(Teks bacaan)

Pada pertemuan puncak Organisasi Kerjasama Islam (OKI) di Mekah Agustus 2012 lalu, Presiden Mesir mengemukakan prakarsa membentuk kelompok kontak untuk Suriah yang terdiri dari Mesir, Arab Saudi, Iran dan Turki. Menyusul kemudian, sebuah pertemuan tingkat tinggi digelar pada 17 September 2012, sekitar sepekan setelah pembicaraan pendahuluan di Kairo oleh pejabat dari keempat negara. Namun, pertemuan keempat negara itu membentur dinding karena ketidakhadiran Arab Saudi "keukeuh" dengan sikapnya sendiri, yang tidak seirama dengan prakarsa pihak lain mengenai penyelesaian damai konflik Suriah.
Di tengah meningkatnya krisis Suriah, Mesir berupaya menghidupkan kembali kuartet kelompok kontak Suriah ini untuk meretas solusi damai dengan memanfaatkan sinergi regional. Di sisi lain, prakarsa kolektif lain yang disepakati seperti konsensus Jenewa juga membentur dinding dalam penerapannya karena penentangan negara-negara Barat dan kelompok oposisi Suriah.
Selain itu, Iran juga pernah mengemukakan prakarsa enam poin mengenai penyelesaian krisis Suriah yang bertumpu pada dialog dan rekonsiliasi nasional bangsa Suriah sendiri. Prakarsa Tehran ini telah disampaikan kepada sejumlah negara dan Utusan Khusus PBB dan Liga Arab untuk urusan Suriah, Lakhdar Brahimi. Meski berbagai usulan telah disampaikan, tapi tidak pernah bisa diterapkan untuk meredakan konflik berdarah di Suriah. Sebab sebagian kelompok oposisi masih tetap melanjutkan aksinya menyulut kerusuhan di Suriah. Kondisi itu semakin kompleks dengan meningkatnya dukungan negara-negara Barat dan sejumlah negara regional terhadap kelompok oposisi bersenjata di Suriah. Dan Imbasnya jalan meretas solusi bersama yang logis semakin jauh dari harapan.

(Rincian tugas) Salin persis bagian teks tentang prakarsa damai untuk Suriah, mulai dari "Selain itu, Iran" dan berakhir pada "jauh dari harapan.".

(Blok data)
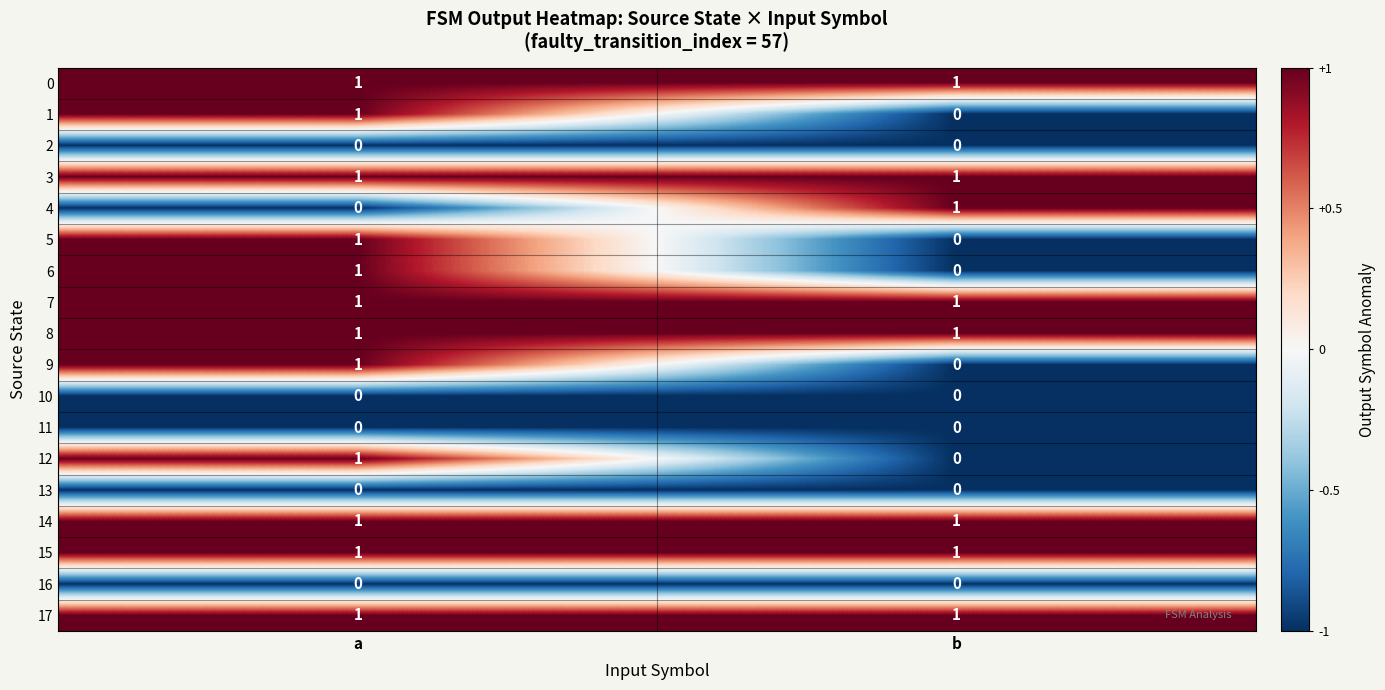

Rank the categories by 12 value from lowest to highest.

b, a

(Jawaban)
Selain itu, Iran juga pernah mengemukakan prakarsa enam poin mengenai penyelesaian krisis Suriah yang bertumpu pada dialog dan rekonsiliasi nasional bangsa Suriah sendiri. Prakarsa Tehran ini telah disampaikan kepada sejumlah negara dan Utusan Khusus PBB dan Liga Arab untuk urusan Suriah, Lakhdar Brahimi. Meski berbagai usulan telah disampaikan, tapi tidak pernah bisa diterapkan untuk meredakan konflik berdarah di Suriah. Sebab sebagian kelompok oposisi masih tetap melanjutkan aksinya menyulut kerusuhan di Suriah. Kondisi itu semakin kompleks dengan meningkatnya dukungan negara-negara Barat dan sejumlah negara regional terhadap kelompok oposisi bersenjata di Suriah. Dan Imbasnya jalan meretas solusi bersama yang logis semakin jauh dari harapan.